▶ [Исходный текст]
****************************************
Вода тут – главный носитель теста на правдивость, потому что экран может обманывать, а она – нет. Она всегда настоящая и, конечно, дает ощущение максимальной реальности происходящих событий.


– Актерам особо не позавидуешь – кажется, им трудно передвигаться исключительно по воде… Эта трудность – со смысловой нагрузкой?

– Опыт моего участия в спектаклях говорит, что бывает трудно всем. Это только частность: сейчас в воде, в следующий раз – на камнях. Всегда есть очевидные трудности, но они – часть жизни, часть пространства. И люди, естественно, к ним приспосабливаются. Но, мне кажется, артисты приняли нашу «условность» и не сердились.

– Пространственный образ, который вы придумали, это не вырубленный лес, как был в спектакле у Петра Фоменко, или несуществующий лес, а какой?

– Лес здесь – тема, которая идет в рефрене объяснений «дремучести»: «Живем в лесу, молимся пенью, да и то с ленью». Материальная часть названия – в виде леса, который продают – и эмоциональная часть в виде «дремучих» людей, которые чёрт знает где живут – они, наверно, очень важны. Но… необязательно в лесу должны быть деревья. Иногда ведь начинаешь идти от протеста. Наверно, можно сказать, что срубленный лес – погубленные жизни, но нам не это казалось важным. Мне во всяком случае. Да это и не видно в спектакле. Он же, как мне кажется, про другое – про то, что все люди слабы, но вместе с тем они могут найти в себе внутренний ресурс, чтобы стать чуть-чуть сильнее. Про то, что надо не плыть по течению и иметь возможность остановиться…

А лес у нас в спектакле – на занавесе. Я говорю, что занавес – это «шкуры» убитого леса. Фактуры деревьев, элементы которых использованы в спектакле, абсолютно подлинные. Занавес сделан из коры лиственницы, которую специально привезли из Сибири. Три сосны, на которых смонтирован гамак, качели имеют настоящую кору. Они «живые», не бутафорские. Как и вода. Все эти природные материалы друг с другом легко контачат, им друг с другом хорошо.
****************************************
▶ [Набор данных]
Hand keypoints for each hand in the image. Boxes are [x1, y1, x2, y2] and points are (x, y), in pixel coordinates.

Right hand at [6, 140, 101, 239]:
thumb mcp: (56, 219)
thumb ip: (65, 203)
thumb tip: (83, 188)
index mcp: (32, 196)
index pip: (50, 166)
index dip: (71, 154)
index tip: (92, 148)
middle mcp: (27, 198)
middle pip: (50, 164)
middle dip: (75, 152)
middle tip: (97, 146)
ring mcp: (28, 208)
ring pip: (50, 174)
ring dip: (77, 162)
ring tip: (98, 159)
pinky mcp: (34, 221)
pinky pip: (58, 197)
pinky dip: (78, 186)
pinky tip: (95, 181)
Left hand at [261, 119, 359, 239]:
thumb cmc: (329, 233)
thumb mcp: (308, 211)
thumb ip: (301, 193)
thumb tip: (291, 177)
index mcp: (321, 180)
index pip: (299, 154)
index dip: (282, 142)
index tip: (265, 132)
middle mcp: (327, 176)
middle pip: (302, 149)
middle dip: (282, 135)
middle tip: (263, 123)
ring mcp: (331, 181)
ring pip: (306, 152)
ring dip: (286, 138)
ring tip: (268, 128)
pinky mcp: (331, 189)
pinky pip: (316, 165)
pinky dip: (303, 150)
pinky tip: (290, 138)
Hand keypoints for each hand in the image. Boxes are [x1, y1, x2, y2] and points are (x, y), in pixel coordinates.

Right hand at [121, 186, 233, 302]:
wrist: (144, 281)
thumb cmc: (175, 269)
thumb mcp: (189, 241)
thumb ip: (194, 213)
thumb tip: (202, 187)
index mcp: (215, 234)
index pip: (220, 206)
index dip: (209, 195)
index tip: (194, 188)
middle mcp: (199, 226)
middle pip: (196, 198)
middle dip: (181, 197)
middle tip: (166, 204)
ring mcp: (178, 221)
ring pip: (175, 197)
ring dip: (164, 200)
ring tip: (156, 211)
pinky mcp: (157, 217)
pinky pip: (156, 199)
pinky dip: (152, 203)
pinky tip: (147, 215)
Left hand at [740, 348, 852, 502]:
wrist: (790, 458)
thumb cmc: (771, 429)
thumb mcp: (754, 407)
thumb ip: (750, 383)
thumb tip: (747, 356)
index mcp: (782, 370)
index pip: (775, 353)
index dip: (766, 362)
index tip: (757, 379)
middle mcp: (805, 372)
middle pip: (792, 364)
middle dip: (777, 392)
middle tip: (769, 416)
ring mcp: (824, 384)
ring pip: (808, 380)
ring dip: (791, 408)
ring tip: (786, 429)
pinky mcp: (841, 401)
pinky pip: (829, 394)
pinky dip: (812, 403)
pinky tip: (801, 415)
****************************************
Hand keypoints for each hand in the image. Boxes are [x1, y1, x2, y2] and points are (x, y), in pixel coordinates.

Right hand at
****************************************
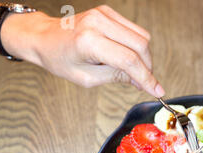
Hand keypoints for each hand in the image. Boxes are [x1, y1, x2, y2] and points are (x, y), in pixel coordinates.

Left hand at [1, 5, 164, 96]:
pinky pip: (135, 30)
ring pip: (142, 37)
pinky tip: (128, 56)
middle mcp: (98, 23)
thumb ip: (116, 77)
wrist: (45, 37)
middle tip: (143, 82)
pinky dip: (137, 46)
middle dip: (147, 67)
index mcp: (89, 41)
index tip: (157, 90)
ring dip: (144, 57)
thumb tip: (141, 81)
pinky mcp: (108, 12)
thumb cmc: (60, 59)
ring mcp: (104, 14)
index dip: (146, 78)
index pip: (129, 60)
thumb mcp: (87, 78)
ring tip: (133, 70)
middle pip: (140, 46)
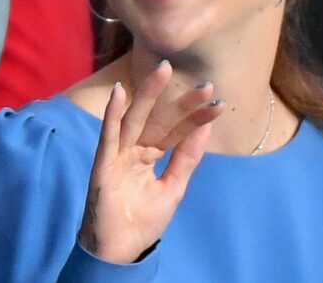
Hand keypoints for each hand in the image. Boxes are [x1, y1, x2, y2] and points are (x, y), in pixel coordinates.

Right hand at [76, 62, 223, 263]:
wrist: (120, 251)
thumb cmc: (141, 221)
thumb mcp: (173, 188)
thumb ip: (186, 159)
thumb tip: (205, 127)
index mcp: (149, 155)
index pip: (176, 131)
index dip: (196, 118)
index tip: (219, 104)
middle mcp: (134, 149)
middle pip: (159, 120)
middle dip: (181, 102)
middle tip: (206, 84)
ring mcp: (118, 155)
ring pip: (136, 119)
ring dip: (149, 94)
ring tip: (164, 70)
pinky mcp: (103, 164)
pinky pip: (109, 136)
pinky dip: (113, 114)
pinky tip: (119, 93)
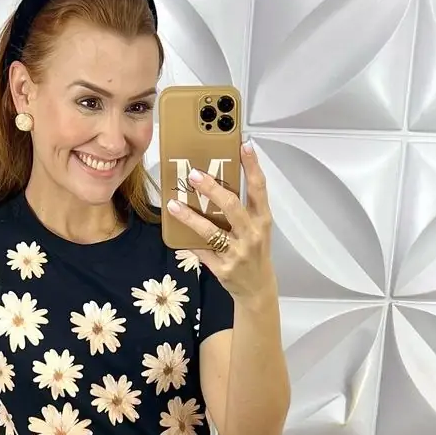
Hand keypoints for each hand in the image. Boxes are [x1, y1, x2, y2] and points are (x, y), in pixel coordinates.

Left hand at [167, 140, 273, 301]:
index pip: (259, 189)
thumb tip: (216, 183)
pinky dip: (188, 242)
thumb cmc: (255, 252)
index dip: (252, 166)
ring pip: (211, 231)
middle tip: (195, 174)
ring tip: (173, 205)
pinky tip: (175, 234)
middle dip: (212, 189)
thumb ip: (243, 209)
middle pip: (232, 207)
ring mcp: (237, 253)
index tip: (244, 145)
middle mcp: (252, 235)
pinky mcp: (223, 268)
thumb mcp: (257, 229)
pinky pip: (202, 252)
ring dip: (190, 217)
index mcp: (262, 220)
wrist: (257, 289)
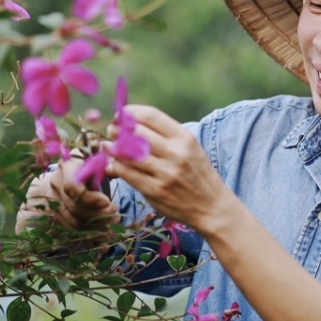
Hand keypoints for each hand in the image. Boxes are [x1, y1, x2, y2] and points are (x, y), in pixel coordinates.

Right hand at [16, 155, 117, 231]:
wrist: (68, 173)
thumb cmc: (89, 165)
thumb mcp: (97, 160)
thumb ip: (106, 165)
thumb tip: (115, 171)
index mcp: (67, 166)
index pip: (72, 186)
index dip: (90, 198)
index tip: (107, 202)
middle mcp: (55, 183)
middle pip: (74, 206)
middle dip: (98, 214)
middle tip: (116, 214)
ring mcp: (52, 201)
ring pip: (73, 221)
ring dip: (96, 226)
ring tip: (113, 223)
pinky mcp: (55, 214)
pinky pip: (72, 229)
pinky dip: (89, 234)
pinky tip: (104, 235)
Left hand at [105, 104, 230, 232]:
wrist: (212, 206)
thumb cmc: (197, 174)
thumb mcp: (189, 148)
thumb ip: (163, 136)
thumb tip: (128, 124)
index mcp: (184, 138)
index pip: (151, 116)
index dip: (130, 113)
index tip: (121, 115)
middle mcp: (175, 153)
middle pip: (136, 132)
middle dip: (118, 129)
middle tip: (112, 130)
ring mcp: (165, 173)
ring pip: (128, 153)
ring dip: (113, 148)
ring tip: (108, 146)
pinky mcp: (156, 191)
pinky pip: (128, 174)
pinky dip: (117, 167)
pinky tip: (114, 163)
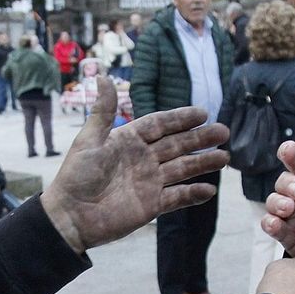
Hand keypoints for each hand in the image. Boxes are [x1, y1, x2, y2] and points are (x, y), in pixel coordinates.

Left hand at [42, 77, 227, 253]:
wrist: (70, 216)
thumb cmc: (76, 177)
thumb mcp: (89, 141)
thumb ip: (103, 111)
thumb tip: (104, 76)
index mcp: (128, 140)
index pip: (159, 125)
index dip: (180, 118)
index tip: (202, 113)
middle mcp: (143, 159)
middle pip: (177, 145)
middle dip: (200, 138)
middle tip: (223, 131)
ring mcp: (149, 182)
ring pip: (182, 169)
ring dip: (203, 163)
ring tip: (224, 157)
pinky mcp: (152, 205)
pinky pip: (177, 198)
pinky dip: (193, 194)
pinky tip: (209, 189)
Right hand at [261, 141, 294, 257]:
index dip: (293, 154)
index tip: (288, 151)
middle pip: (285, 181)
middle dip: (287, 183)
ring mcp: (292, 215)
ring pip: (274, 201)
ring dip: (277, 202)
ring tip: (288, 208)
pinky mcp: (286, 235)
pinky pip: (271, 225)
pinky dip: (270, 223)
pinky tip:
****************************************
▶ [Задание] Допишите продолжение интервью о воде и лесе в оформлении спектакля, начиная сразу после его последней фразы.

▶ [Место для ответа]
– Вы сделали уже не один технологически сложный спектакль, в том числе с Егором. Насколько это уникальный опыт?

– Для реализации этой идеи выпал случай. Хорошо, что в Театре Маяковского еще не сделали ремонт закулисной, сценической части, точнее – это плохо, потому что театр достоин того, чтобы у него была прекрасно оснащенная сцена. Но тем не менее, всегда есть разные стороны одной проблемы. Если бы мы сейчас это обновили, сделать проект с тоннами воды было бы гораздо труднее. Внизу действительно пряталось бы очень много электроники, которая боится всего. А в Маяковке пока ничего подобного нет, поэтому можно было обеспечить максимальную защиту того, что надо защищать. Железо оно и есть железо. Но когда задумываешь спектакль, не это тобой движет. Все-таки всё рождается от ощущения, которое в эту минуту на тебя сваливается.

– Егор говорит, что ощущает «театр как лес, где можно спастись от внешнего мира, как место, где силой своей фантазии, своей игры страшное можно превратить во что-то легкое, нелепое, дурацкое, смешное». Как вы это ощущаете?

– Наши ощущения совпадают. Мне вообще банально кажется, что театр – лучшее место.

– Вы уже засыпали сеном и поливали дождем сцену МХТ, теперь пустите по воде лес на сцене Маяковки. В чем главная сложность работы художника с природными материалами?

– Главная сложность – найти в себе силы и найти такие технологические ответы, которые позволят театру не отказаться от слишком дерзких затей. Если есть эти козыри, то можно получить результат. И когда мне говорят: «Это невозможно: кора сгниет, на ней будут жучки-паучки», – я понимаю, да. Но мне есть чем крыть: я нашел такое дерево, которое не гниет, наоборот, оно только крепче становится – это лиственница. Много узнал о её особенностях из интернета, потом связался со знающими людьми в Сибири. Оказывается, в старину кора лиственницы шла на кровлю жилищ, которые строили в тайге. Она и влаги не боится, и износостойкая, более того – имеет свойство обеззараживать.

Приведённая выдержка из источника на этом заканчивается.